Dharmachari Seven, Wisdom Quarterly
One person's "sign of concentration" (nimitta), a meditative signpost on the way to zen (jhana). It signifies a mind cohering and creating for itself a counterpart sign for the object being concentrated on, such as the subtle breath at the end of the nose.
Sweet Absorption (Zen)
If you have ever been on a meditation retreat, you may have noticed that people are not attaining enlightenment. If they are de-stressing, settling into relaxed states, and beginning to recover a natural propensity for meditative concentration, that is considered great progress.
Even that, however, is accompanied by very sweet and refreshing blissful feelings, rapture (piti), an experience as sweet as glycerine. It should be pursued until one masters absorption, for such mastery will serve one in the final fold of the path.

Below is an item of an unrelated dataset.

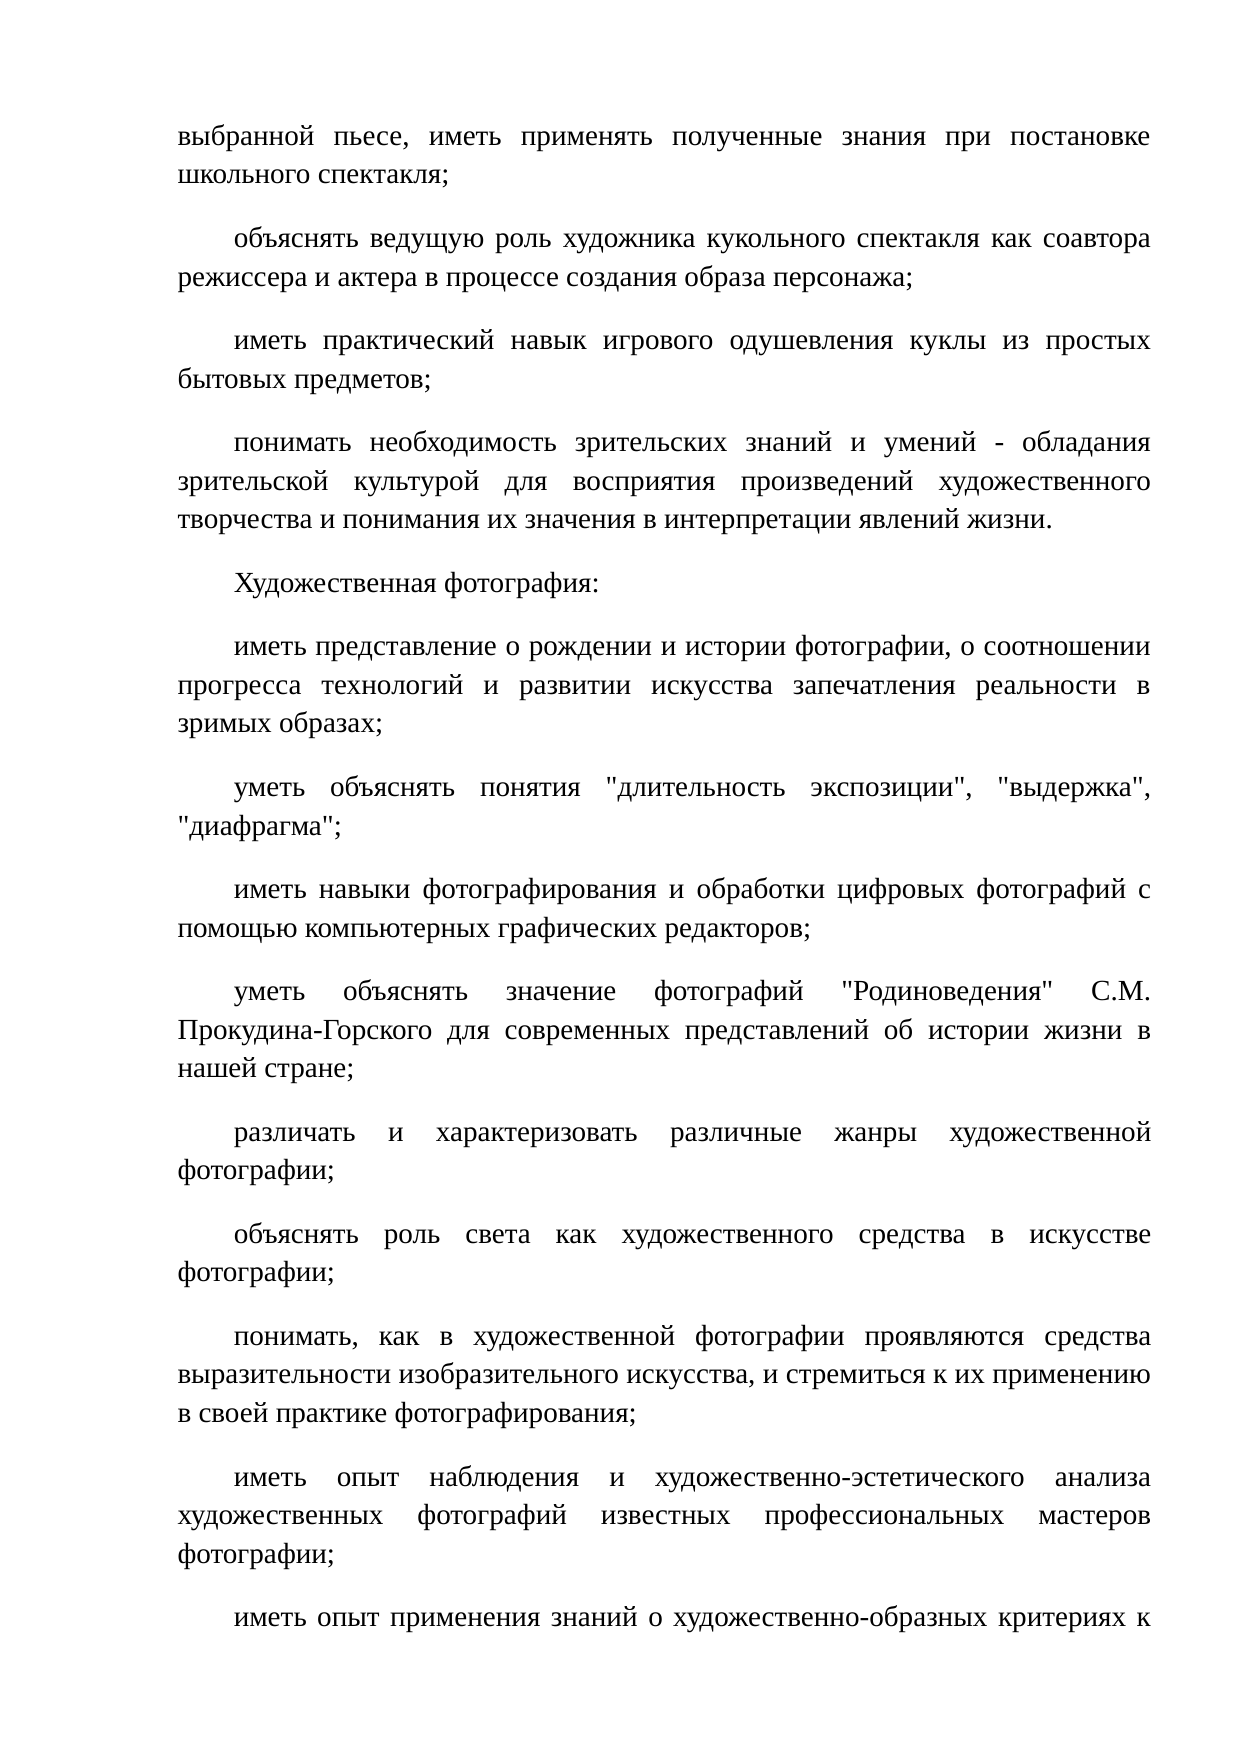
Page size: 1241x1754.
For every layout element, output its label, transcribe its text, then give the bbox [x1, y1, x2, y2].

The Buddha taught an eightfold-path, the last two elements of which are largely ignored. That is, people (monastics, schools, individuals) either devote themselves to one or the other. But they are essential, not an either-or proposition. Shamatha/vipassana, serenity or insight, is actually one thing: serenity-and-insight.
- In the Noble Eightfold Path they are formally known as right concentration and right mindfulness, defined as the first four jhanas and the mindfulness exercises outlined in the Satipatthana Sutra (DN 22). Just as Buddhism is the marriage of compassion and wisdom, successful Buddhist meditation is the path of joining virtue, concentration, and insight.
Potent Insight (Vip')
In insight meditation practice (vipassana), such as the popular Mahasi and Goenka methods, a person is actively discouraged from "wasting time" cultivating these preliminary serene states. "There is no time for that!" Instead, one is pushed to exercises pulled directly from the Four Foundations of Mindfulness (MN 10 and DN 22) sutra.
Launched from the right base, namely samadhi, these mindful exercises are a potent means of liberating the heart/mind from greed (clinging), aversion, and delusion.
The Buddha taught these foundations -- literally, "mindfulness-supports" -- for the benefit of beings yearning to be free of disappointment (dukkha, suffering), a practice as potent as nitrate.
But for all that glycerine can do with its sweetness, and all that nitrate might do with its volatility or as a catalyst, the combination of the two (into nitroglycerine) is what in fact leads to the realization of the four stages of enlightenment. Together they possess enough explosive power to launch one beyond Palookaville to nirvana.
The first stage is the threshold, called stream entry, when one glimpses nirvana and eradicates a few of the bonds or lower fetters that hold beings in bondage to the Wheel of Life and Death.